On Display: Charles March’s “Wood Land”

by Natasha Wolff | January 27, 2015 4:18 pm

If you visit the Venus Over Manhattan[1] gallery in New York City during the next few weeks, you might think you’ve walked into an exhibit of carefully composed oil paintings depicting a forest. But upon closer inspection, it’s clear that these striking, sometimes haunting images aren’t the work of a paintbrush. Instead, the images in budding photographer and British Lord Charles March’s Wood Land get their brushstroke effect from actual movement of the camera in each shot, providing an abstract, painting-like feel to a typically realist medium.

“I didn’t want them to be too much about a particular place,” says Lord March,”but more a feeling about what a place is.”

A descendant of the aristocratic dynasty of the Dukes of Richmond and Lennox, Lord March spends most of his days running the 12,000-acre Goodwood estate in West Sussex, England. The family home plays host to a variety of sporting and motor racing events as well as provides a backdrop for his photography, a lifelong personal passion of his. “This series has grown up quite a bit since the first lot, which was purely for myself!” March says. “They’ve certainly gotten more abstract, more figurative.”

DuJour caught up with Lord March at the Wood Land opening to talk about the estate, his technique and how he manages to balance work with play.

Red Copse, 2014

Red Copse, 2014

You’ve had a longstanding background in photography. How did you first become interested in it?

Well, I’ve been taking pictures since I was about 10, so it’s always been an absolute passion of mine. I left school very early and was fortunate enough to get a job with Stanley Kubrick when I was about 17. I did repertoire photography for magazines for a while and then decided I wanted to do advertising photography, high production value work with lots of special effects—very complicated stuff. London was the best place in the world then for that sort of work, and advertising was at its absolute peak.

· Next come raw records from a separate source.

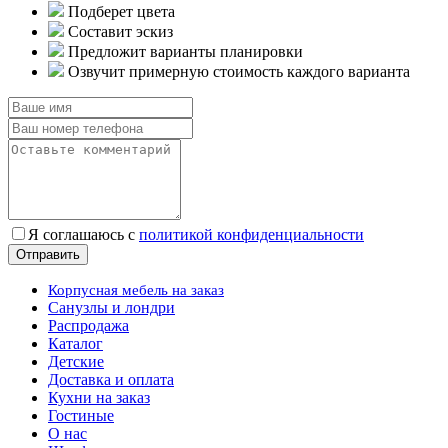
Подберет цвета
Составит эскиз
Предложит варианты планировки
Озвучит примерную стоимость каждого варианта
Я соглашаюсь с
политикой конфиденциальности
Корпусная мебель на заказ
Санузлы и лондри
Распродажа
Каталог
Детские
Доставка и оплата
Кухни на заказ
Гостиные
О нас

We’d spend weeks and weeks taking one picture. Budgets were huge—it was a different world.

But, my family has this great estate, and I was called back to sort that out and manage the business. I’ve been running that for 20 years now, and I’m still taking pictures for myself. It’s very different in that there’s no client; I’m just doing it for my own pleasure, really.

Now that you’re taking pictures for yourself, what drew you to nature photography?

The very earliest photographs ever taken were pretty much of trees, and at that time in the 19th century there was a real sensibility that photography could reproduce nature in divine ways—that this chemistry of pure science and art, together, could create an absolute representation of nature. I find it interesting to keep going back to the same subject with a modern approach.

The exhibition space

The exhibition space

How did you develop your approach?

As with all photography in the end, it’s all about the light. To get an abstract look, I move the camera as I’m shooting and capture the effect of the movement and how it reacts to the plane of the subject matter. By focusing on a particular highlight in the scenery and moving the camera, it wipes the film in a brush-like way. It could be a vertical movement, horizontal, or even a shake. I take hundreds to get the perfect shot. What’s important is that some of the photograph has to stay sharp to keep it from being a blurry mess, so I make sure to keep a degree of sharpness in each shot. There’s a human interruption going on, and it all depends on how much highlight the subject has on it, and how I’m moving the camera. The photographs become more of an impression of a place, as it takes a bit of time to stamp itself on the film.

So, seriously, how do you manage to run an estate and find time to do a passion project like this for yourself? 

Sleepless nights! 

That’s it? Is that the key to success? 

Yes, no sleep! That’s when I work, late at night. But I’m doing what I love, and that makes the rest of the day more bearable.

Wood Land is on display at Venus Over Manhattan through February 7, 2015.